Further OT: It was my first presidential election. I voted for Mondale, and he lost. Last year, when Mondale replaced the deceased Wellstone for the MN Senate seat, I voted for him again, and he lost. I'm starting to take it personally.

Posted by: CrispyShot on July 2, 2004 9:18 AM

Crispy, you're right about Tucker Gibson. Even as one of those right-leaning students that he baited, was one of my favorite professors at Trinity.

I'm not sure how but at some point while stationed in Croatia, I got word that he got promoted to full professor. As a congratulatory gift, I sent him a note and a box of cigars for him to chew on in class.

He sent back a nice letter of thanks even though I'm certain he had no real idea who I was.

PS - Unless there is a lot more than meets the eye, the charges against Perry are going nowhere. If the Dems want to be rid of Perry, just stand back and let he and Strayhorn snipe away at each other. The sound of the childish bickering might be enough to do the job with the right candidate.

Posted by: Patrick on July 2, 2004 10:01 AM

I guess it's getting a bit off-topic, but am I the only one here who's rubbed the wrong way by professors discussing and advocating their politics with their students? I don't think people in a position of power over others should be doing that.

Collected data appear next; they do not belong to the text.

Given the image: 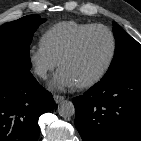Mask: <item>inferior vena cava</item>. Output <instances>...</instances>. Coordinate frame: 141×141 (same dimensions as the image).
I'll return each instance as SVG.
<instances>
[{
  "instance_id": "1",
  "label": "inferior vena cava",
  "mask_w": 141,
  "mask_h": 141,
  "mask_svg": "<svg viewBox=\"0 0 141 141\" xmlns=\"http://www.w3.org/2000/svg\"><path fill=\"white\" fill-rule=\"evenodd\" d=\"M35 73L41 77H44L46 74V69L44 67H36Z\"/></svg>"
}]
</instances>
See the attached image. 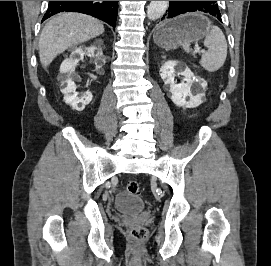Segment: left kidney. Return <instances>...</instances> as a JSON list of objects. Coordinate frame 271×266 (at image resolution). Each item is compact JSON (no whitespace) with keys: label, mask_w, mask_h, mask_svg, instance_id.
<instances>
[{"label":"left kidney","mask_w":271,"mask_h":266,"mask_svg":"<svg viewBox=\"0 0 271 266\" xmlns=\"http://www.w3.org/2000/svg\"><path fill=\"white\" fill-rule=\"evenodd\" d=\"M178 66V69L176 67ZM184 76L186 82L176 84L174 77L176 74ZM160 76L165 85H169L171 100L173 103L180 107L194 108L200 103V95H192L191 87L194 83V74L187 67H179L178 62L169 60L160 68ZM189 98V100H187Z\"/></svg>","instance_id":"left-kidney-1"}]
</instances>
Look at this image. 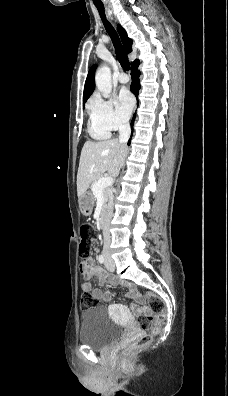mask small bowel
I'll use <instances>...</instances> for the list:
<instances>
[{
	"label": "small bowel",
	"instance_id": "1",
	"mask_svg": "<svg viewBox=\"0 0 228 396\" xmlns=\"http://www.w3.org/2000/svg\"><path fill=\"white\" fill-rule=\"evenodd\" d=\"M80 272L84 278V283L81 285V289L84 293H91L96 299L109 301L111 299V295L108 292H104L100 288L92 289V285L89 282L90 278L96 276L102 283H108L111 285L119 284V281L116 277L107 274L102 268L95 265L92 258H90L86 263H81ZM129 288V293L131 297L135 300V304H132L130 310L135 315H142L148 312L146 306L142 304L141 296L136 292L134 287L131 284L127 285ZM116 308H122L121 306H116Z\"/></svg>",
	"mask_w": 228,
	"mask_h": 396
}]
</instances>
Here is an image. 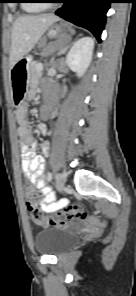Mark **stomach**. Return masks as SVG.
<instances>
[{"label": "stomach", "instance_id": "obj_1", "mask_svg": "<svg viewBox=\"0 0 136 296\" xmlns=\"http://www.w3.org/2000/svg\"><path fill=\"white\" fill-rule=\"evenodd\" d=\"M60 32V27L55 26L49 31V36H56ZM59 37H68L60 34ZM62 48V47H57ZM32 57L26 56L20 59L12 68L13 84H28L27 74H31ZM27 73V74H26ZM14 90L13 101L14 107L20 108L24 104L25 90H29V85H13Z\"/></svg>", "mask_w": 136, "mask_h": 296}]
</instances>
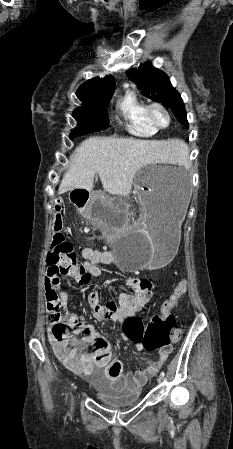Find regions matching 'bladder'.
Segmentation results:
<instances>
[{"label":"bladder","instance_id":"obj_1","mask_svg":"<svg viewBox=\"0 0 233 449\" xmlns=\"http://www.w3.org/2000/svg\"><path fill=\"white\" fill-rule=\"evenodd\" d=\"M93 387L96 397L108 408L121 409L135 405L139 402L141 389L136 387H124L117 389L105 381L94 382Z\"/></svg>","mask_w":233,"mask_h":449}]
</instances>
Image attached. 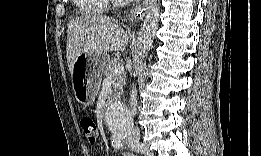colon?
Listing matches in <instances>:
<instances>
[{"instance_id":"1","label":"colon","mask_w":261,"mask_h":156,"mask_svg":"<svg viewBox=\"0 0 261 156\" xmlns=\"http://www.w3.org/2000/svg\"><path fill=\"white\" fill-rule=\"evenodd\" d=\"M80 125L88 142L94 144L99 136V130L95 121L89 116H84L80 120Z\"/></svg>"}]
</instances>
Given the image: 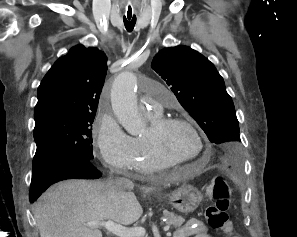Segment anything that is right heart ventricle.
<instances>
[{
	"mask_svg": "<svg viewBox=\"0 0 297 237\" xmlns=\"http://www.w3.org/2000/svg\"><path fill=\"white\" fill-rule=\"evenodd\" d=\"M149 120L152 122L156 119L157 115H147ZM133 142V164L132 169L143 174H149L161 170H166L171 168V166L164 165L160 163L149 150L144 136H138L132 138Z\"/></svg>",
	"mask_w": 297,
	"mask_h": 237,
	"instance_id": "obj_1",
	"label": "right heart ventricle"
}]
</instances>
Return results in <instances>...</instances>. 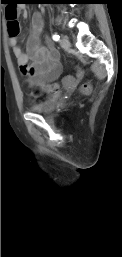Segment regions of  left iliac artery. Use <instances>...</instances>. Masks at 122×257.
<instances>
[{
	"mask_svg": "<svg viewBox=\"0 0 122 257\" xmlns=\"http://www.w3.org/2000/svg\"><path fill=\"white\" fill-rule=\"evenodd\" d=\"M52 39H53L54 41H59L60 36H59L58 34H54V35L52 36Z\"/></svg>",
	"mask_w": 122,
	"mask_h": 257,
	"instance_id": "obj_1",
	"label": "left iliac artery"
}]
</instances>
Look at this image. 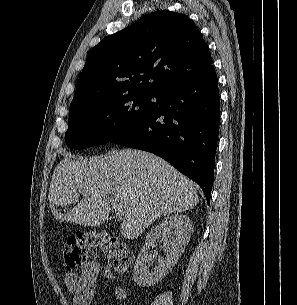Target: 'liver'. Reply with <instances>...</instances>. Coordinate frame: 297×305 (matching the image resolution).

Posted by: Tim on July 2, 2004 11:02 AM

Well, Gibson is a political science professor, so I imagine the subject would come up. Whether it's better to know exactly how such a prof feels or to not know at all because s/he does such a good job of appearing neutral is a matter of taste, I guess.

Posted by: Charles Kuffner on July 2, 2004 11:13 AM

Am I reading this story wrong? The governor directed that $250,000 be taken from the Foundation School Fund and set aside to hire this Las Vegas law firm?

Seems to me, a la GOPUSA, we have a winning soundbite:

"Governor Perry took money from school kids and gave it to gambling lobbyists so they could write legislation to help out slot-machine makers in Las Vegas."

Posted by: Kenneth Fair on July 2, 2004 1:52 PM

Tim, I have a problem with professor advocating political postions if a student's acceptance of a particular political point of view is required in order to obtain a better grade.

But I can honestly say as one of those "right-leaning" students I never felt that way in Dr. Gibson's class. I got a B- and thinking back I earned a B-.

Posted by: Patrick on July 2, 2004 2:20 PM

Kenneth - You're not reading the story wrong, and that's a great soundbite, one I hope to see used in 2006. Which is all the more reason why I don't want to see this issue get bogged down in "impeachment" talk, at least not at this time. Get all the facts out, then talk about what needs to be done about it.

Posted by: Charles Kuffner on July 2, 2004 2:44 PM


You may indeed be the only person that is rubbed the wrong way by discussions of politics.

College may be one of the very few, if not only, places that allow for free form discussions of important topics, like politics. If you don't want people discussing politics in college, where should they talk about it?

I talked politics with my students all the time. They had lots of questions, and sometimes it seemed as if no other adult had ever taken the time to have a serious discussion of such topics with them.

Posted by: former prof on July 2, 2004 4:23 PM

This is a partisan witch hunt! These baseless charges don't rise to the level of impeachment!

Sorry, I just couldn't wait.

Posted by: Rob Booth on July 2, 2004 5:00 PM

I think what Tim might be trying to get at is the professors who pimp their own opinions to the exclusion of others, particularly when opposing opinions are mocked or ignored. It's not at all uncommon for faculty of one political bent to grade down students of the opposing view, even if logical, coherent opinions are offered.

College is most definitely a place for opinions to be expressed. And yet I've heard from far too many students that they were afraid of backlash for expressing an opinion that didn't match that of the professor, particularly in PoliSci classes.